I was invited by the Macau Government Tourism Office-Philippines (MGTO) together with other travel writers and bloggers for a familiarization tour to this interesting place last May and it was a beautiful experience with its cuisine, glitz and old world charm.
Wonder of wonders is Macau! One might be shocked at this territory’s disjointed landscape especially when viewed from a high vantage point with its old soul bared in all its decrepit glory but for one who is interested with heritage and urban development, it becomes a beautiful place. The contrasts, the differences, the disparity, do give it charm and character. Manila could have been like Macau except that the former has continually fallen into disarray and confusion.
The old meets the new theme is in constant play in this territory. It reminds you of its rich heritage drawing from centuries of continued habitation even before the Portuguese came. Macau has been an important trading outpost over hundreds of years and up until it was handed back to China in 1999, it still is a major hub.
With its current place as the Las Vegas of Asia, attracting the gaming moguls and gambling establishments and often surpassing their Las Vegas counterparts, change is sweeping across Macau. Huge casinos are racing to fill the skies.
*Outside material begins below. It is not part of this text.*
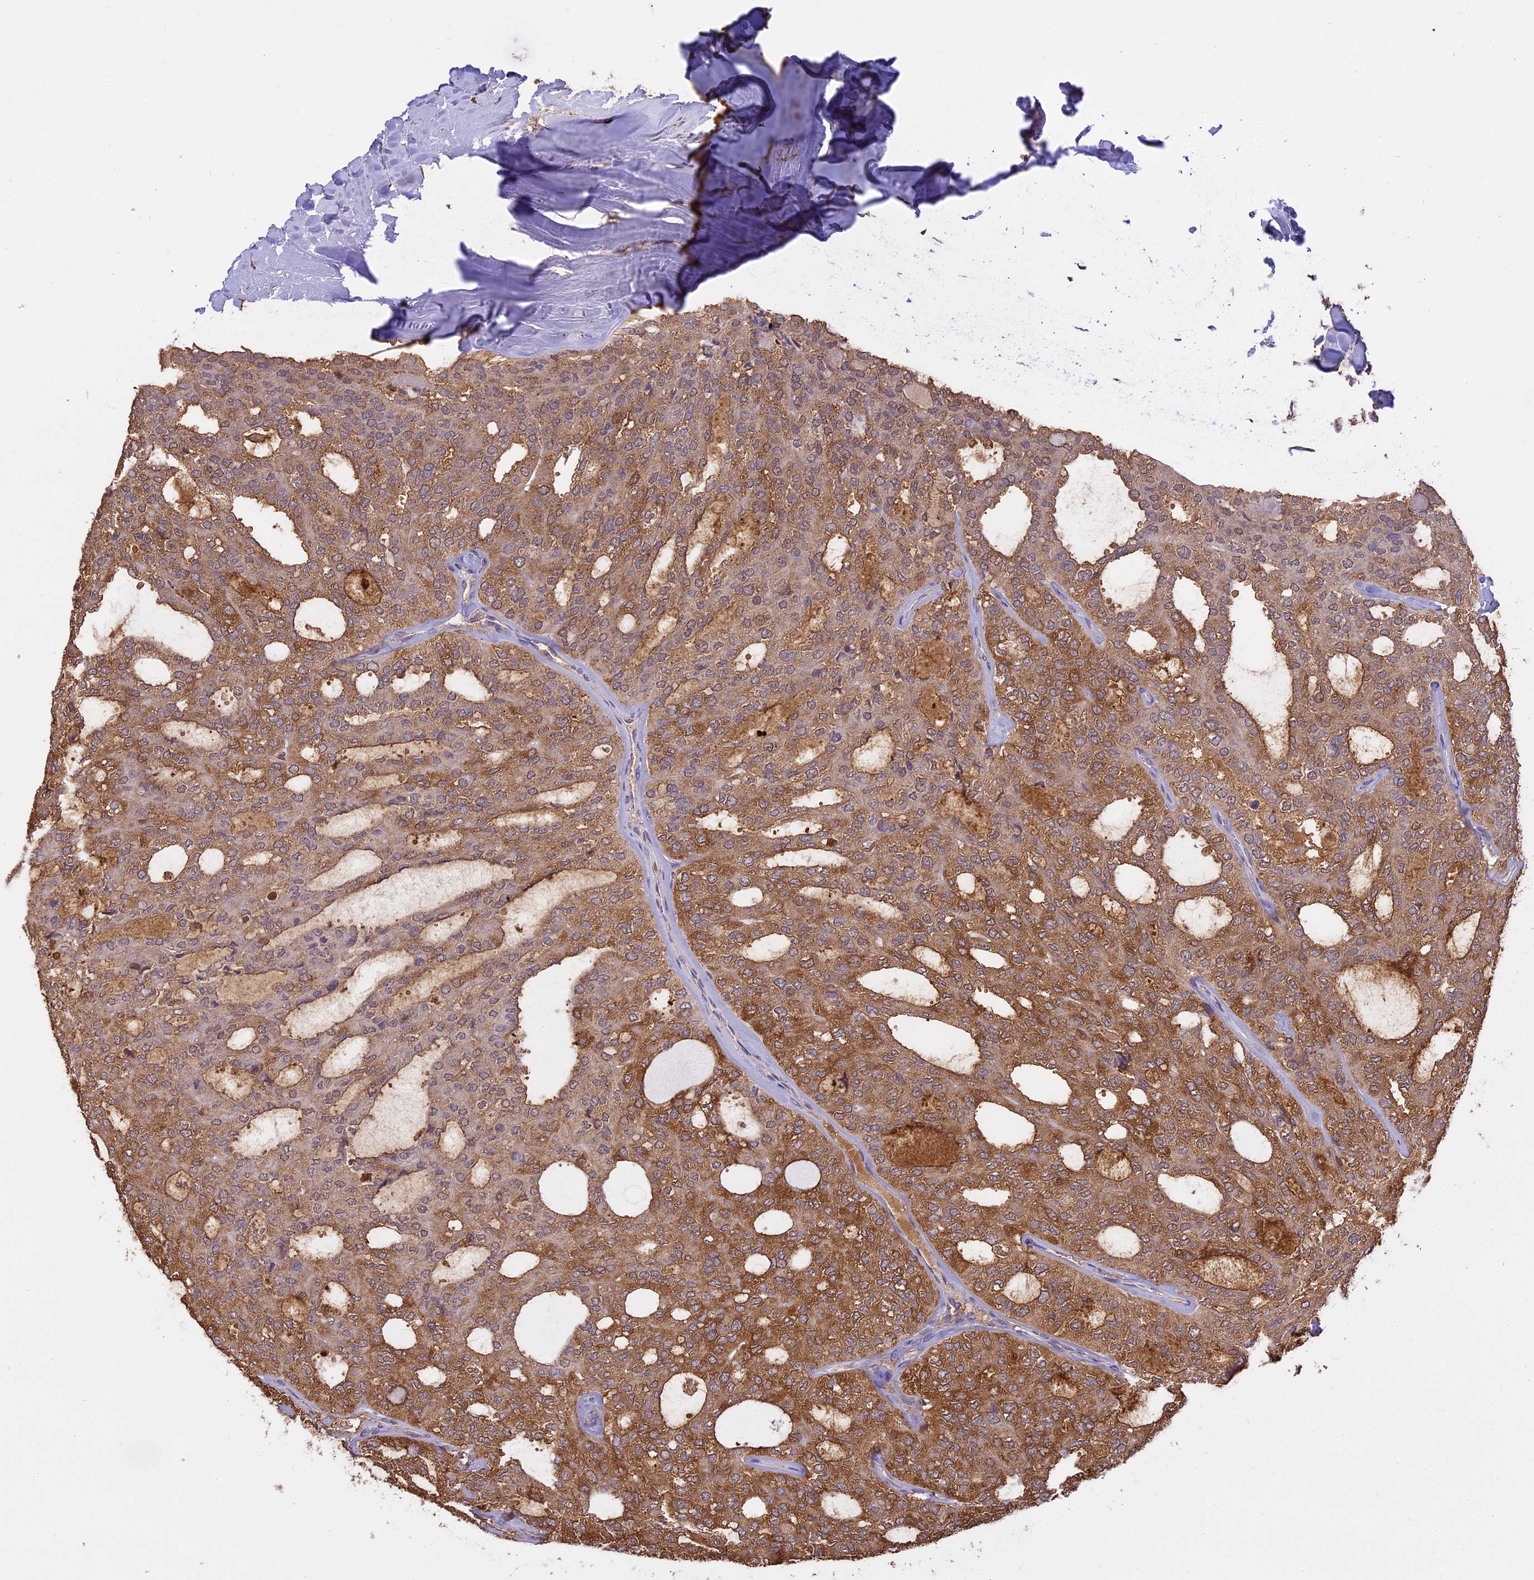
{"staining": {"intensity": "strong", "quantity": "25%-75%", "location": "cytoplasmic/membranous"}, "tissue": "thyroid cancer", "cell_type": "Tumor cells", "image_type": "cancer", "snomed": [{"axis": "morphology", "description": "Follicular adenoma carcinoma, NOS"}, {"axis": "topography", "description": "Thyroid gland"}], "caption": "Protein expression analysis of thyroid cancer reveals strong cytoplasmic/membranous staining in about 25%-75% of tumor cells.", "gene": "ARHGAP19", "patient": {"sex": "male", "age": 75}}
Major hotel brands are scrambling to build on their piece of land while islands are continually being expanded and seas reclaimed to accommodate these new colonizers.
But, like walking along the old quarters of Manila like Hidalgo St. in Quiapo and San Nicolas districts, sans the squatters and squalid surroundings, you are transported back to years past. The traditional is still alive with the Macanese going about their usual routines.
Motorbikes are neatly parked at one side, infront of a brick and mortar building that have been witness to the place’s history for over a century. The smell of lighted joss sticks linger in one alley where an ornate shrine to a god is tucked at one end. Or at a streetside dining stand, vegetable and noodles are stir fried for a waiting customer seated at a table. All these under the shadow of change.